BLOOMINGTON — Even as other municipalities face challenges in the wake of the recession, Bloomington stands among the country’s fastest-growing cities, according to a new study.
Financial website NerdWallet ranked cities across the U.S. according to their level of economic growth between 2007 and 2011, with Bloomington coming in at 11. The study’s top 10 cities included New Orleans, La.; Fargo, N.D.; and Odessa, Texas.
The study took into account not just population growth, but growth in the rate of employment and median income for workers, said Divya Raghavan, an analyst with NerdWallet who put together the study, based on U.S. Census data.
Bloomington’s population of those aged 16 and older grew 5.8 percent between 2007 and 2011. During the same period, NerdWallet found Bloomington’s employment rate increased by 3.3 percent and the median income of workers rose 8.9 percent.
“Most of these (types of studies) look at population growth as ‘fastest-growing,’ and we were looking for a broader measure,” Raghavan said. “If you look at just population growth, you could have cities with a very high birthrate or a lot of people, but the economic indicators are not really any better.”
“You would naturally expect to see the labor force decrease during times of economic hardship,” said Ken Springer, director of research and client services for the Economic Development Council of the Bloomington-Normal Area.
“My best guess (at the cause of the increase) is that given the historical strength of our economy, Bloomington-Normal may have attracted displaced workers from outside our community during this period.”
Springer attributed Bloomington’s growth in earnings to its generally strong employment rate.
“When workers are in abundance (due to high unemployment rates), employers generally don’t feel as pressured to increase worker pay,” Springer said Wednesday.
College towns like Bloomington tended to rank high, Raghavan said. The study’s top 20 included university towns like Shreveport, La. at No. 20, home of Louisiana State University Shreveport, and Las Cruces, N.M. at No. 16, home of New Mexico State University.

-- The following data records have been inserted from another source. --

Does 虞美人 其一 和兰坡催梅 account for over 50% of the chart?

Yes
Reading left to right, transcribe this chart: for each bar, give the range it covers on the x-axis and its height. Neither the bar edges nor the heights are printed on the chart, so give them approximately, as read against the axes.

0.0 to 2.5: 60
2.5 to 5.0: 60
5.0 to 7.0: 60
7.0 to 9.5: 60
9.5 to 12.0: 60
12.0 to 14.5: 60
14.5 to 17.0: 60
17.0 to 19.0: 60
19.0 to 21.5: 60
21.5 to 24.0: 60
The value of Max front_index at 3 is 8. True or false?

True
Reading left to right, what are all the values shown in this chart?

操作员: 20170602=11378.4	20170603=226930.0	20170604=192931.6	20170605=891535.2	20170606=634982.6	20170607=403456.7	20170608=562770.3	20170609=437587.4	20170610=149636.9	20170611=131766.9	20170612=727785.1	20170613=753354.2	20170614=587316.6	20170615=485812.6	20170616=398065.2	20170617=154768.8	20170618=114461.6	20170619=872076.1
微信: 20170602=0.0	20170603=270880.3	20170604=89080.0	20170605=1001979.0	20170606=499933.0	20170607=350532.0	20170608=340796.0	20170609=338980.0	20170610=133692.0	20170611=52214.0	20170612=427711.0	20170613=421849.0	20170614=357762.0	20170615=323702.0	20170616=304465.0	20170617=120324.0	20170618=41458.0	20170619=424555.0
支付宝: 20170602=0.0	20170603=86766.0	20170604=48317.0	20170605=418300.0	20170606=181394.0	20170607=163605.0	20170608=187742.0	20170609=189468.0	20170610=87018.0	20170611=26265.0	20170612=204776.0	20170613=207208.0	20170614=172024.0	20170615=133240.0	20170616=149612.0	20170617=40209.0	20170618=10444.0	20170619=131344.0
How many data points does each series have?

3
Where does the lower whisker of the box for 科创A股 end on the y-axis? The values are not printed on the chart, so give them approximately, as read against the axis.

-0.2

Towns with industries that are experiencing rapid growth also tended to make the list, Raghavan said, citing Gainesville, Fla., at No. 2, which she said has benefited from being a hub for tech company startups.
The presence of strong industries like insurance, healthcare and agriculture, and Bloomington’s position as a transportation hub have also helped Bloomington weather the uncertain economy, said Michael Seeborg, a distinguished professor of economics at Illinois Wesleyan University.
Another encouraging sign is Bloomington’s status as one of only two Midwestern communities on the list, Seeborg said. Rochester, Minn., home of the Mayo Clinic, was ranked No. 13.
“It’s great to see Bloomington on lists like this,” Seeborg said.